19.04.2003

USA

Bildquelle: USNA

Musik-Server im Navy-Schlafsaal

Die US-Musiklobby hat in ihrem Kampf gegen die Online-Piraterie schon seit geraumer Zeit insbesondere die Netzwerken von Schulen und Universitäten ins Visier genommen.

In einem besonders drastischen Fall war es allerdings nicht das Vorgehen der Recording Industry Association of America [RIAA], das ein florierendes Schülernetz stilllegte, sondern schlicht die Übertragungskosten:

An der US Naval Academy in Annapolis sind bereits im November 92 Studenten-Rechner wegen des Verdachts auf illegale Downloads von Musik, Videos oder Software konfisziert worden.

Wie jetzt bekannt wurde, hatten viele Kadetten dabei mit riesigen Festplatten und den flotten militärischen T3-Leitungen gleich selbst Server betrieben und so die Leitungen der Akademie unter permanente Volllast gesetzt.

85 von 92

Eigentlich hätten sich die Kadetten, auf deren Rechnern geschütztes Material gefunden wurde, vor einem Militärgericht verantworten und schlimmstenfalls mit Entlassung aus dem Militärdienst und Ausschluss aus der Akademie rechnen müssen.

Dazu kam es jetzt allerdings nicht, da sich nur sieben der 92 Kadetten als Filesharing-Abstinenzler entpuppten.
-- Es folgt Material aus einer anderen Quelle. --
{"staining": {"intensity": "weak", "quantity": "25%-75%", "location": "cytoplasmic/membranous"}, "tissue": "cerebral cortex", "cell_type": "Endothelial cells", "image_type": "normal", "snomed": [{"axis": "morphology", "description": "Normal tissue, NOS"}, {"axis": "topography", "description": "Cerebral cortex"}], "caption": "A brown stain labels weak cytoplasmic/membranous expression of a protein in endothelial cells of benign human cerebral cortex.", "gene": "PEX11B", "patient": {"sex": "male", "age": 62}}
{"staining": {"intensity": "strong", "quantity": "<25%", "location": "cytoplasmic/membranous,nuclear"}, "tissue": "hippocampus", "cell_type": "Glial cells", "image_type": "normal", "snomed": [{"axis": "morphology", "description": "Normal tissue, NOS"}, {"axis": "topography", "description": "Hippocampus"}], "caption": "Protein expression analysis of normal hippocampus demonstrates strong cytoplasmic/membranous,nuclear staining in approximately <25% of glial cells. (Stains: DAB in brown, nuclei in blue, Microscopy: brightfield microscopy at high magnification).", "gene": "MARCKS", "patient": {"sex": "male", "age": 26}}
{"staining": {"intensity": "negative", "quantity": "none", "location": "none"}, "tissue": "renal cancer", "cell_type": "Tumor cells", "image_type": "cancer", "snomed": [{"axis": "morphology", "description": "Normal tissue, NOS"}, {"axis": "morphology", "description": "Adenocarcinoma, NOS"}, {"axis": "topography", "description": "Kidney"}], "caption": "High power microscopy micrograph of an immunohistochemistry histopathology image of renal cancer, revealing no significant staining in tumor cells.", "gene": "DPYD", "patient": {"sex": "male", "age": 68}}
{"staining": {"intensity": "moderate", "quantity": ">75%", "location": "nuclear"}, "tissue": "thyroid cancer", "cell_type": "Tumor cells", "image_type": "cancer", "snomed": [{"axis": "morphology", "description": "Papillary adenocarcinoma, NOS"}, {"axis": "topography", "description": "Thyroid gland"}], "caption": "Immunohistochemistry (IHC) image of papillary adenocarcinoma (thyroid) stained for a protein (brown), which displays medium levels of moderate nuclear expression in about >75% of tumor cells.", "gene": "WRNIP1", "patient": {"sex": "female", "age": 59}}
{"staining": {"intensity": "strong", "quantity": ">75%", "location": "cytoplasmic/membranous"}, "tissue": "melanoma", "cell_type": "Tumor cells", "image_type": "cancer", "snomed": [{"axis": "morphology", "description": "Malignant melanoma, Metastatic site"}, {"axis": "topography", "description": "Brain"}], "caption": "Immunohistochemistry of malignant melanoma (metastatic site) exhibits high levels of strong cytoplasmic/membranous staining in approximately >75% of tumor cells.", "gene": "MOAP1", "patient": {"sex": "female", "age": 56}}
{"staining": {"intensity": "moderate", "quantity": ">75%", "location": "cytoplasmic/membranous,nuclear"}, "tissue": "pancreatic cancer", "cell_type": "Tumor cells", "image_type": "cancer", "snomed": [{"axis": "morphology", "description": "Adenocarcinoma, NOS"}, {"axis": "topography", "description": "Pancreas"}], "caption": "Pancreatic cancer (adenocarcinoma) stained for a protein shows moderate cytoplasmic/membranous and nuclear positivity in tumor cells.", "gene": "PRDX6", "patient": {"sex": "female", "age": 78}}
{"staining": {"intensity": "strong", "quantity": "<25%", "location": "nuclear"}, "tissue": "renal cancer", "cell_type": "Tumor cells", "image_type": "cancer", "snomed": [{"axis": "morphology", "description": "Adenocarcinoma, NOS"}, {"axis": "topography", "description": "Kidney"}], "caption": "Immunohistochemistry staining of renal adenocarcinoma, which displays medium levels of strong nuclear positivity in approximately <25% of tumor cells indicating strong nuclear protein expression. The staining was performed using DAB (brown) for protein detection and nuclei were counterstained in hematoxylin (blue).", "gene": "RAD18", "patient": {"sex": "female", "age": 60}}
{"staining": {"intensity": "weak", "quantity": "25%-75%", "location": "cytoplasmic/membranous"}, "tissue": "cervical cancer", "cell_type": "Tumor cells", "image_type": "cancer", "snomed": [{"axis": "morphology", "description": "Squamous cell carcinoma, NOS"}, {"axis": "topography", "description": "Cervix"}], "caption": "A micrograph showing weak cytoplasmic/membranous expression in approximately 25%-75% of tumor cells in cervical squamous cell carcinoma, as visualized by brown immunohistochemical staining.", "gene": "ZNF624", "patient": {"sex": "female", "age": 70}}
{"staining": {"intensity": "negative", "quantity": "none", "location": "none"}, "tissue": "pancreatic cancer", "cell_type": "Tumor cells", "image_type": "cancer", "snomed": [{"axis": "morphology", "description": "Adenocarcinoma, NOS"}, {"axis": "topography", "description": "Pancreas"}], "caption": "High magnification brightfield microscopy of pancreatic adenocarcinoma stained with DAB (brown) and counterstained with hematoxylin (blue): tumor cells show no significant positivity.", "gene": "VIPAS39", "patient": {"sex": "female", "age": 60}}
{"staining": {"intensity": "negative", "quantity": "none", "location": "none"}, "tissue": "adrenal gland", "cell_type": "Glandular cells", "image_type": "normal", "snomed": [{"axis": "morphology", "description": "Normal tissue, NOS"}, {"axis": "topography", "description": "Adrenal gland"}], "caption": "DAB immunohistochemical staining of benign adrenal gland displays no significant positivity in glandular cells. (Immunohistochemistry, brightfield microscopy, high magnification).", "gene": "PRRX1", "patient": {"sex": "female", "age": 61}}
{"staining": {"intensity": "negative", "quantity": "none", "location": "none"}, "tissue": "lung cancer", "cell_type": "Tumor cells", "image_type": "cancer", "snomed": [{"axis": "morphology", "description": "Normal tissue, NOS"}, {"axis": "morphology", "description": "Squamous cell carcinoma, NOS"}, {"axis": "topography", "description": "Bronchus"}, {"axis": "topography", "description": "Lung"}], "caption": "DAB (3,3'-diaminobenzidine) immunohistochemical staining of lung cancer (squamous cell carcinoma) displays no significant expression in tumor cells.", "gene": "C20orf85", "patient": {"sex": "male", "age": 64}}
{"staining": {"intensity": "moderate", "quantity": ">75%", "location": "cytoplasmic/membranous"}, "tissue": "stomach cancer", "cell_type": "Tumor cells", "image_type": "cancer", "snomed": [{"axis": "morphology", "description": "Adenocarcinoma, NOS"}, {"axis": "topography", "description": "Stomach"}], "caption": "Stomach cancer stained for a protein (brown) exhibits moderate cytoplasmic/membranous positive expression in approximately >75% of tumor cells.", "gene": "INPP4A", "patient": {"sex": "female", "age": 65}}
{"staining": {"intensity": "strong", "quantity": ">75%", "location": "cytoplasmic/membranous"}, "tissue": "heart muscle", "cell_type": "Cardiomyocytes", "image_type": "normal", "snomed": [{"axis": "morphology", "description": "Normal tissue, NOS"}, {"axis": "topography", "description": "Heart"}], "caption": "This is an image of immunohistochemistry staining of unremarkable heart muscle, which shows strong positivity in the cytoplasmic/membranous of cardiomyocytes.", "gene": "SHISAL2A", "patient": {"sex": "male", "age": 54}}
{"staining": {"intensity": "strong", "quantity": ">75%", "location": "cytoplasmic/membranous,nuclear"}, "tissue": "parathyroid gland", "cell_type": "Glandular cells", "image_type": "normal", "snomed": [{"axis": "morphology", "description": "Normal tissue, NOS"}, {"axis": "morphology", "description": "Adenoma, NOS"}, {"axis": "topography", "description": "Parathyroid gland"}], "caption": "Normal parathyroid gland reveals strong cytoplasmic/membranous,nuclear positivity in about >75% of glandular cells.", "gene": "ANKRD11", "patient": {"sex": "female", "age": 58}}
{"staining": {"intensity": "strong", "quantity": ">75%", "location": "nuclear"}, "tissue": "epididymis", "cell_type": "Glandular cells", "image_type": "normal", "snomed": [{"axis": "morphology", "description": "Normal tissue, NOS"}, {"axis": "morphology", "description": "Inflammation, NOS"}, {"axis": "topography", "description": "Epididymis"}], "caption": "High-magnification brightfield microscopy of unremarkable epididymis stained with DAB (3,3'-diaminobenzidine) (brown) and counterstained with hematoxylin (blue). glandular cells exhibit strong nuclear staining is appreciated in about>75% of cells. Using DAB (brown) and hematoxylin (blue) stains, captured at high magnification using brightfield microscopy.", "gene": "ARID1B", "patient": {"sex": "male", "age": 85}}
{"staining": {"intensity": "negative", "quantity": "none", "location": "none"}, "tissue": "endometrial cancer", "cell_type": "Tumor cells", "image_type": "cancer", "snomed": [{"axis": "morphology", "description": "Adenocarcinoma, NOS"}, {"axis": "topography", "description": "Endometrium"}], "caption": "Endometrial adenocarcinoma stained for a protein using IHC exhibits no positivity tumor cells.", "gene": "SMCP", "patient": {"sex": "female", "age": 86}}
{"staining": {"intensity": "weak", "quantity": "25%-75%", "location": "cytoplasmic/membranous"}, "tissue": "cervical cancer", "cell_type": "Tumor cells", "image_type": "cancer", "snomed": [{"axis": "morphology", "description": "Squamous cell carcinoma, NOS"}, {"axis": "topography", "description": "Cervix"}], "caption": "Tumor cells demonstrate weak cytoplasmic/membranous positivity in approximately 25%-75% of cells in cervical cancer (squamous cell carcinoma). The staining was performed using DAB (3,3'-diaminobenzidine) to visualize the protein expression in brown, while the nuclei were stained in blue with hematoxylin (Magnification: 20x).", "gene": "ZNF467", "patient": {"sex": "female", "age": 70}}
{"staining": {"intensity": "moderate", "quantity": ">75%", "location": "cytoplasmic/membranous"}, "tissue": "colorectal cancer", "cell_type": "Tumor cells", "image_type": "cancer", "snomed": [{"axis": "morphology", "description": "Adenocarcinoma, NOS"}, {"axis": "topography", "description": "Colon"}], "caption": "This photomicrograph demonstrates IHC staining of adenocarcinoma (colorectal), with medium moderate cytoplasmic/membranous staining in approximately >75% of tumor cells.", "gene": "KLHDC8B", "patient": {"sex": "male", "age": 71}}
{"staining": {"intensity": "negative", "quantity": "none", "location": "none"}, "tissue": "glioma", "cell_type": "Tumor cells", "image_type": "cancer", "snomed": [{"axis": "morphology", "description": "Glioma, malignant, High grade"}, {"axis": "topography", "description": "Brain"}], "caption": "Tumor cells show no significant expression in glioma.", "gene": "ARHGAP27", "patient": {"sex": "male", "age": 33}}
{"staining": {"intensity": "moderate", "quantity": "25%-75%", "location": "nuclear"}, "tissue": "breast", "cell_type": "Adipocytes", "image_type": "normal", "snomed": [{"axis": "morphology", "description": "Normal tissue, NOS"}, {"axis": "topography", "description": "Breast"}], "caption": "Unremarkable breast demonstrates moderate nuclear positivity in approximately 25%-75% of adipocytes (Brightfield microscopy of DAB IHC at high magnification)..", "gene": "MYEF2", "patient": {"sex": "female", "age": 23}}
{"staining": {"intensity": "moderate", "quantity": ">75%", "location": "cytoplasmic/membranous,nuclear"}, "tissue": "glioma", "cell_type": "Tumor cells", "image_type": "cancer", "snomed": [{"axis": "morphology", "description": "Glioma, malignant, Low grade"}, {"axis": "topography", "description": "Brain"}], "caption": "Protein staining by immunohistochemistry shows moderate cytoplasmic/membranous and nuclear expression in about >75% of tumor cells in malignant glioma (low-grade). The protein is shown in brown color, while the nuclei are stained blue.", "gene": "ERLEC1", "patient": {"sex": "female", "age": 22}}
Bei einem harten Durchgreiffen, hätte die Akademie also schlicht zu viele Schüler verloren.

Statt dessen wurden die Studenten, die ihre Schlafsäle in "Entertainment-Basare" verwandelt hatten mit Urlaubssperren und Degradierungen bestraft.

Gefängnis für P2P

In ihrem Kampf gegen Tauschbörsen hat die RIAA vor zwei Wochen erstmals Klage gegen vier Studenten eingereicht.

"Das Gericht hat entschieden, dass Napster illegal ist und die Tauschbörse geschlossen. Diese Studenten-Systeme sind ebenso illegal und funktionieren in der selben Art. Sie verletzen die Rechte von Künstlern, Musikern und Songschreibern", begründete RIAA-Präsident Cary Sherman die Klage.